*** Opening of Records to use ***

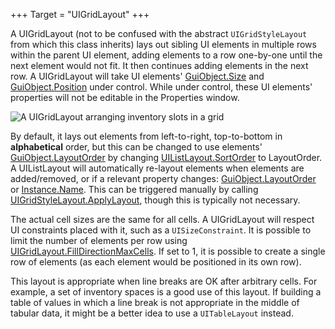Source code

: +++
Target = "UIGridLayout"
+++

A UIGridLayout (not to be confused with the abstract `UIGridStyleLayout` from which this class inherits) lays out sibling UI elements in multiple rows within the parent UI element, adding elements to a row one-by-one until the next element would not fit. It then continues adding elements in the next row. A UIGridLayout will take UI elements' [GuiObject.Size](https://developer.roblox.com/api-reference/property/GuiObject/Size) and [GuiObject.Position](https://developer.roblox.com/api-reference/property/GuiObject/Position) under control. While under control, these UI elements' properties will not be editable in the Properties window.![A UIGridLayout arranging inventory slots in a grid][1]By default, it lays out elements from left-to-right, top-to-bottom in **alphabetical** order, but this can be changed to use elements' [GuiObject.LayoutOrder](https://developer.roblox.com/api-reference/property/GuiObject/LayoutOrder) by changing [UIListLayout.SortOrder](https://developer.roblox.com/search#stq=SortOrder) to LayoutOrder. A UIListLayout will automatically re-layout elements when elements are added/removed, or if a relevant property changes: [GuiObject.LayoutOrder](https://developer.roblox.com/api-reference/property/GuiObject/LayoutOrder) or [Instance.Name](https://developer.roblox.com/api-reference/property/Instance/Name). This can be triggered manually by calling [UIGridStyleLayout.ApplyLayout](https://developer.roblox.com/api-reference/function/UIGridStyleLayout/ApplyLayout), though this is typically not necessary.The actual cell sizes are the same for all cells. A UIGridLayout will respect UI constraints placed with it, such as a `UISizeConstraint`. It is possible to limit the number of elements per row using [UIGridLayout.FillDirectionMaxCells](https://developer.roblox.com/api-reference/property/UIGridLayout/FillDirectionMaxCells). If set to 1, it is possible to create a single row of elements (as each element would be positioned in its own row).This layout is appropriate when line breaks are OK after arbitrary cells. For example, a set of inventory spaces is a good use of this layout. If building a table of values in which a line break is not appropriate in the middle of tabular data, it might be a better idea to use a `UITableLayout` instead.[1]: https://developer.roblox.com/assets/bltb9ddab50d7fdebee/UIGridLayout.png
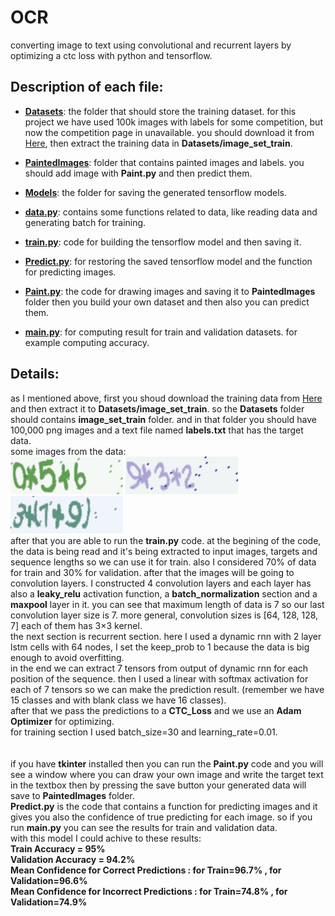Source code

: # OCR
converting image to text using convolutional and recurrent layers by optimizing a ctc loss with python and tensorflow.

## Description of each file:

* [**Datasets**](Datasets/): the folder that should store the training dataset. for this project we have used 100k images with labels for some competition, but now the competition page in unavailable. you should download it from [Here](https://github.com/watsonyanghx/CNN_LSTM_CTC_Tensorflow/issues/2), then extract the training data in **Datasets/image_set_train**.

* [**PaintedImages**](PaintedImages/): folder that contains painted images and labels. you should add image with **Paint.py** and then predict them.

* [**Models**](Models/): the folder for saving the generated tensorflow models.

* [**data.py**](data.py): contains some functions related to data, like reading data and generating batch for training.

* [**train.py**](train.py): code for building the tensorflow model and then saving it.

* [**Predict.py**](Predict.py): for restoring the saved tensorflow model and the function for predicting images.

* [**Paint.py**](Paint.py): the code for drawing images and saving it to **PaintedImages** folder then you build your own dataset and then also you can predict them.

* [**main.py**](main.py): for computing result for train and validation datasets. for example computing accuracy.

## Details:

as I mentioned above, first you shoud download the training data from [Here](https://github.com/watsonyanghx/CNN_LSTM_CTC_Tensorflow/issues/2) and then extract it to **Datasets/image_set_train**. so the **Datasets** folder should contains **image_set_train** folder. and in that folder you should have 100,000 png images and a text file named **labels.txt** that has the target data. <br>
some images from the data: <br>
![example 1](445.png)
![example 2](446.png)
![example 3](447.png)
<br>
after that you are able to run the **train.py** code. at the begining of the code, the data is being read and it's being extracted to input images, targets and sequence lengths so we can use it for train. also I considered 70% of data for train and 30% for validation.
after that the images will be going to convolution layers. I constructed 4 convolution layers and each layer has also a **leaky_relu** activation function, a **batch_normalization** section and a **maxpool** layer in it.
you can see that maximum length of data is 7 so our last convolution layer size is 7.
more general, convolution sizes is [64, 128, 128, 7] each of them has 3×3 kernel.
<br>
the next section is recurrent section. here I used a dynamic rnn with 2 layer lstm cells with 64 nodes, I set the keep_prob to 1 because the data is big enough to avoid overfitting.
<br>
in the end we can extract 7 tensors from output of dynamic rnn for each position of the sequence. then I used a linear with softmax activation for each of 7 tensors so we can make the prediction result. (remember we have 15 classes and with blank class we have 16 classes).
<br> after that we pass the predictions to a **CTC_Loss** and we use an **Adam Optimizer** for optimizing.
<br>
for training section I used batch_size=30 and learning_rate=0.01.
<br><br><br>
if you have **tkinter** installed then you can run the **Paint.py** code and you will see a window where you can draw your own image and write the target text in the textbox then by pressing the save button your generated data will save to **PaintedImages** folder.
<br>
**Predict.py** is the code that contains a function for predicting images and it gives you also the confidence of true predicting for each image. so if you run **main.py** you can see the results for train and validation data. <br>
with this model I could achive to these results: <br>
**Train Accuracy = 95%** <br>
**Validation Accuracy = 94.2%** <br>
**Mean Confidence for Correct Predictions :  for Train=96.7% , for Validation=96.6%** <br>
**Mean Confidence for Incorrect Predictions : for Train=74.8% , for Validation=74.9%** <br>


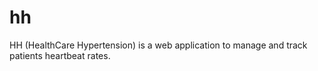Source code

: # hh
HH (HealthCare Hypertension) is a web application to manage and track patients heartbeat rates. 
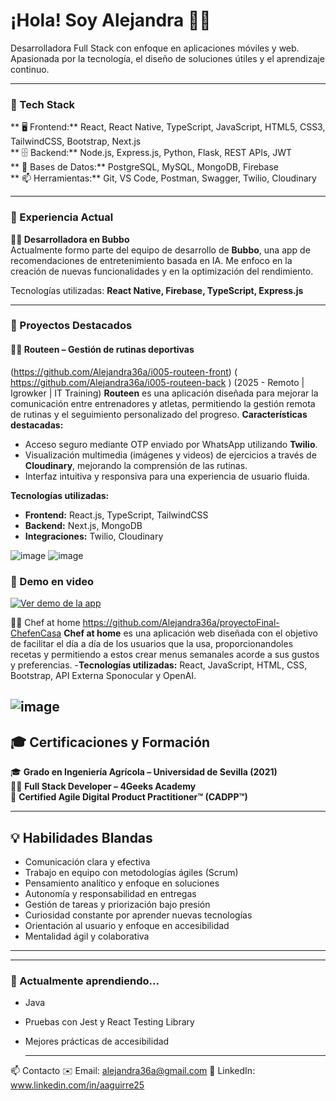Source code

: 
# ¡Hola! Soy Alejandra 👩‍💻  
Desarrolladora Full Stack con enfoque en aplicaciones móviles y web. Apasionada por la tecnología, el diseño de soluciones útiles y el aprendizaje continuo.

---


### 🚀 Tech Stack

** 🖥️ Frontend:** React, React Native, TypeScript, JavaScript, HTML5, CSS3, TailwindCSS, Bootstrap, Next.js  
** 🗄️ Backend:** Node.js, Express.js, Python, Flask, REST APIs, JWT  
** 🧠 Bases de Datos:** PostgreSQL, MySQL, MongoDB, Firebase  
** 📫 Herramientas:** Git, VS Code, Postman, Swagger, Twilio, Cloudinary

---


### 💼 Experiencia Actual

**👩‍💻 Desarrolladora en Bubbo**  
Actualmente formo parte del equipo de desarrollo de **Bubbo**, una app de recomendaciones de entretenimiento basada en IA. Me enfoco en la creación de nuevas funcionalidades y en la optimización del rendimiento.

Tecnologías utilizadas: **React Native, Firebase, TypeScript, Express.js**



---

### 🌟 Proyectos Destacados

#### 🏋️‍♂️ Routeen – Gestión de rutinas deportivas 
(https://github.com/Alejandra36a/i005-routeen-front)  ( https://github.com/Alejandra36a/i005-routeen-back )  (2025 - Remoto | Igrowker | IT Training)
  **Routeen** es una aplicación diseñada para mejorar la comunicación entre entrenadores y atletas, permitiendo la gestión remota de rutinas y el seguimiento personalizado del progreso.
  **Características destacadas:**
- Acceso seguro mediante OTP enviado por WhatsApp utilizando **Twilio**.
- Visualización multimedia (imágenes y videos) de ejercicios a través de **Cloudinary**, mejorando la comprensión de las rutinas.
- Interfaz intuitiva y responsiva para una experiencia de usuario fluida.

**Tecnologías utilizadas:**
- **Frontend:** React.js, TypeScript, TailwindCSS  
- **Backend:** Next.js, MongoDB  
- **Integraciones:** Twilio, Cloudinary

  
![image](https://github.com/user-attachments/assets/21397e73-8475-43f5-a07b-e7dd1f21c5f1)
![image](https://github.com/user-attachments/assets/a195d302-4929-4c73-b15b-d6f0cf60712b)


### 🎥 Demo en video

[![Ver demo de la app](https://img.youtube.com/vi/fbrF_uUdbdY/0.jpg)](https://www.youtube.com/watch?v=fbrF_uUdbdY)





   👩‍🍳 Chef at home https://github.com/Alejandra36a/proyectoFinal-ChefenCasa 
  **Chef at home** es una aplicación web diseñada con el objetivo de facilitar el día a día de los usuarios que la usa, proporcionandoles recetas y permitiendo a estos crear menus semanales acorde a sus gustos y preferencias. 
  -**Tecnologías utilizadas:**
  React, JavaScript, HTML, CSS, Bootstrap, API Externa Sponocular y OpenAI. 
  
  
  ![image](https://github.com/user-attachments/assets/e7e2611c-77eb-4d75-9b07-13d9fa3f2faf)
  ---

## 🎓 Certificaciones y Formación

🎓 **Grado en Ingeniería Agrícola – Universidad de Sevilla (2021)**  
👩‍💻 **Full Stack Developer – 4Geeks Academy**  
📜 **Certified Agile Digital Product Practitioner™ (CADPP™)**

---

## 💡 Habilidades Blandas

- Comunicación clara y efectiva  
- Trabajo en equipo con metodologías ágiles (Scrum)  
- Pensamiento analítico y enfoque en soluciones  
- Autonomía y responsabilidad en entregas  
- Gestión de tareas y priorización bajo presión  
- Curiosidad constante por aprender nuevas tecnologías  
- Orientación al usuario y enfoque en accesibilidad  
- Mentalidad ágil y colaborativa

---
  
---

  ### 🌱 Actualmente aprendiendo...
- Java 
- Pruebas con Jest y React Testing Library
- Mejores prácticas de accesibilidad


  ---

📫 Contacto
   ✉️ Email: alejandra36a@gmail.com
   🔗 LinkedIn: www.linkedin.com/in/aaguirre25






<!--
**Alejandra36a/Alejandra36a** is a ✨ _special_ ✨ repository because its `README.md` (this file) appears on your GitHub profile.

Here are some ideas to get you started:

- 🔭 I’m currently working on ...
- 🌱 I’m currently learning ...
- 👯 I’m looking to collaborate on ...
- 🤔 I’m looking for help with ...
- 💬 Ask me about ...
- 📫 How to reach me: ...
- 😄 Pronouns: ...
- ⚡ Fun fact: ...
-->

*** Close of Records to use ***

• Work instructions
Write out exactly the lines above between the one with "for Validation=96.6%** <br>" and the one with "# ¡Hola! Soy Alejandra 👩‍💻", inclusive, with pictures left out.

• Solution to this task
**Mean Confidence for Correct Predictions :  for Train=96.7% , for Validation=96.6%** <br>
**Mean Confidence for Incorrect Predictions : for Train=74.8% , for Validation=74.9%** <br>


Source code

: # hh
HH (HealthCare Hypertension) is a web application to manage and track patients heartbeat rates. 
Source code

: 
# ¡Hola! Soy Alejandra 👩‍💻  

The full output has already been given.